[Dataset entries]
----------

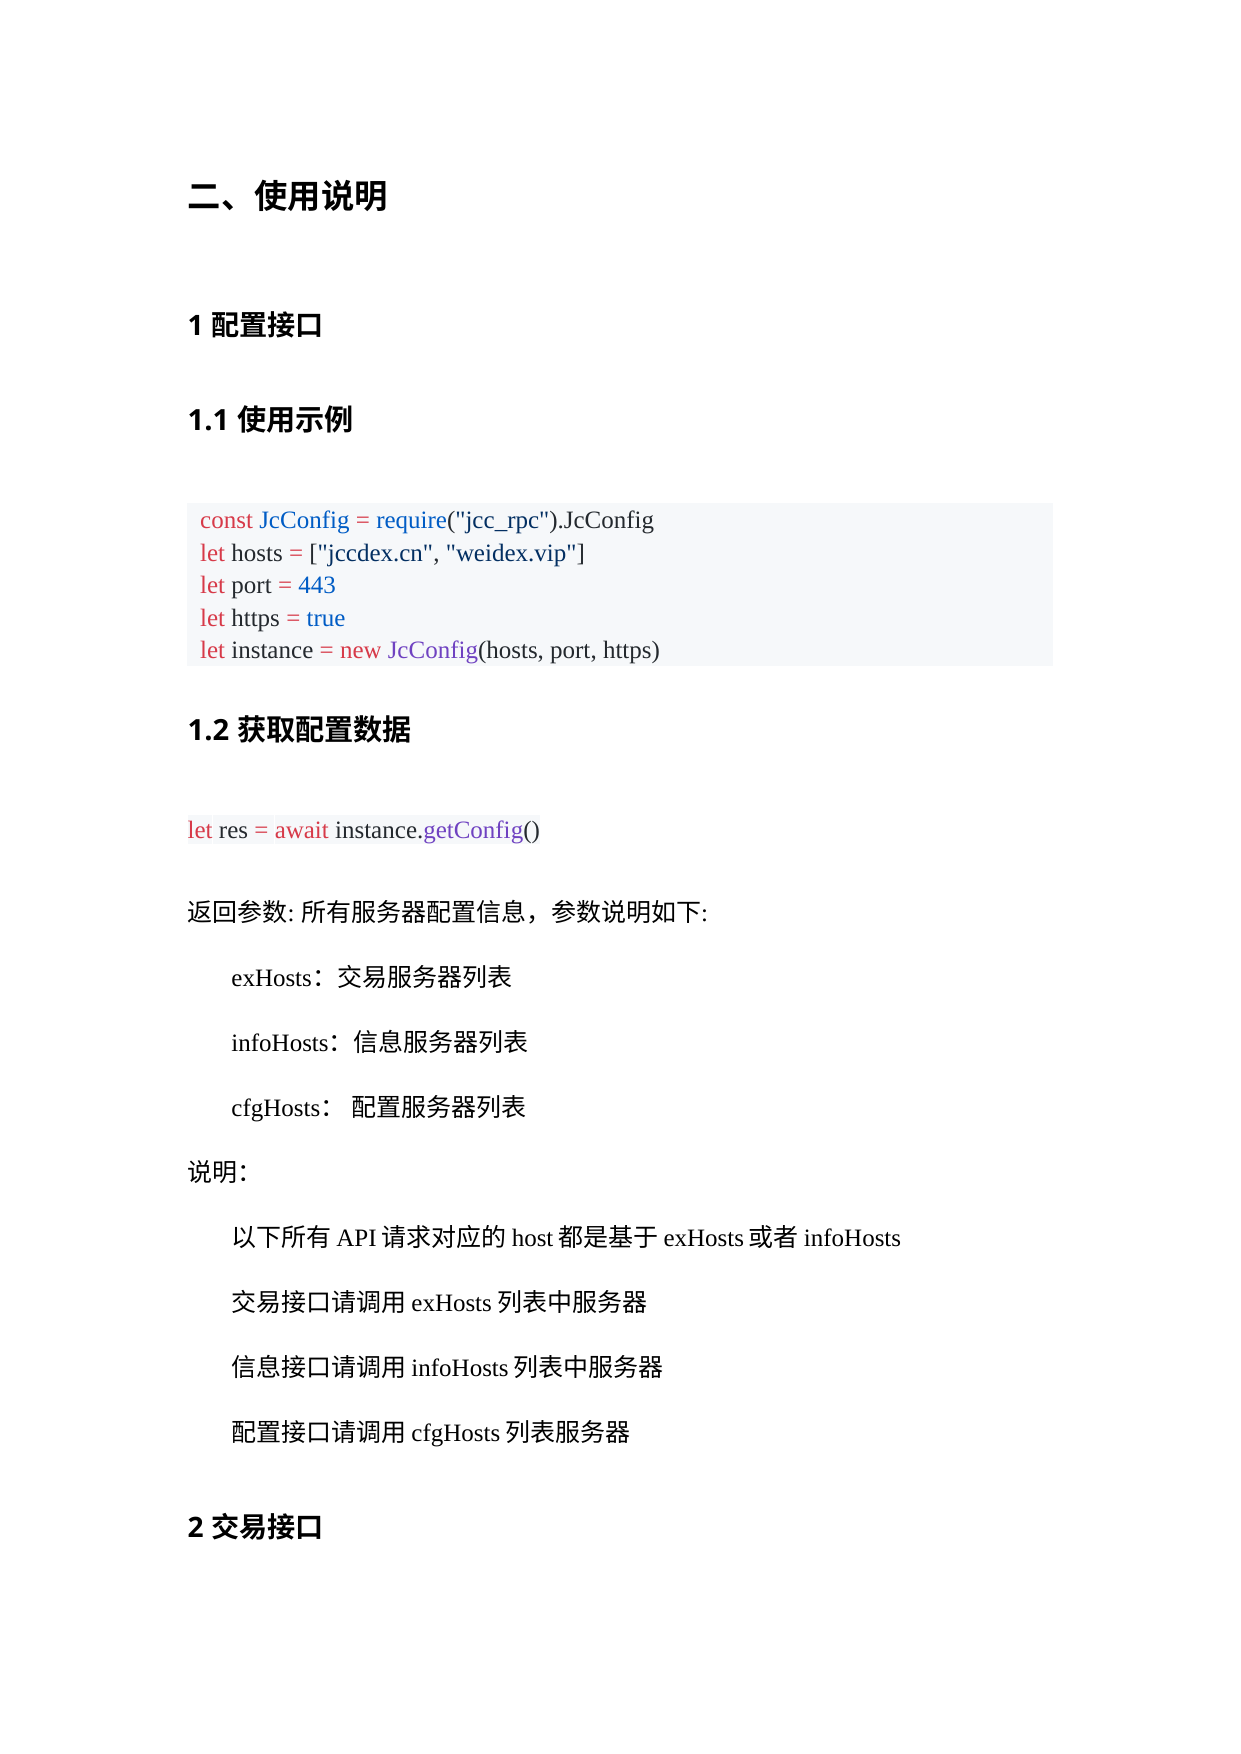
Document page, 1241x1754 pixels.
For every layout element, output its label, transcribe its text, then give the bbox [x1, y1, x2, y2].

text exHosts：交易服务器列表 [187, 943, 1053, 1008]
text 返回参数: 所有服务器配置信息，参数说明如下: [187, 878, 1053, 943]
subtitle 2 交易接口 [187, 1493, 1053, 1558]
text 配置接口请调用cfgHosts列表服务器 [187, 1398, 1053, 1463]
subtitle 1.1 使用示例 [187, 385, 1053, 450]
text cfgHosts： 配置服务器列表 [187, 1073, 1053, 1138]
subtitle 1.2 获取配置数据 [187, 695, 1053, 760]
text let port = 443 [187, 568, 1053, 601]
text let https = true [187, 601, 1053, 633]
text infoHosts：信息服务器列表 [187, 1008, 1053, 1073]
text 以下所有API请求对应的host都是基于exHosts或者infoHosts [187, 1203, 1053, 1268]
subtitle 二、使用说明 [187, 162, 1053, 227]
text let hosts = ["jccdex.cn", "weidex.vip"] [187, 536, 1053, 568]
text let instance = new JcConfig(hosts, port, https) [187, 633, 1053, 666]
text const JcConfig = require("jcc_rpc").JcConfig [187, 503, 1053, 536]
text 交易接口请调用exHosts列表中服务器 [187, 1268, 1053, 1333]
list let res = await instance.getConfig() [187, 813, 1053, 846]
text 说明： [187, 1138, 1053, 1203]
text 信息接口请调用infoHosts列表中服务器 [187, 1333, 1053, 1398]
subtitle 1 配置接口 [187, 291, 1053, 356]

----------

> Exercise instructions:
Check each line of the entries above, and show every one holding the word "https".

> Your response:
text let https = true [187, 601, 1053, 633]
text let instance = new JcConfig(hosts, port, https) [187, 633, 1053, 666]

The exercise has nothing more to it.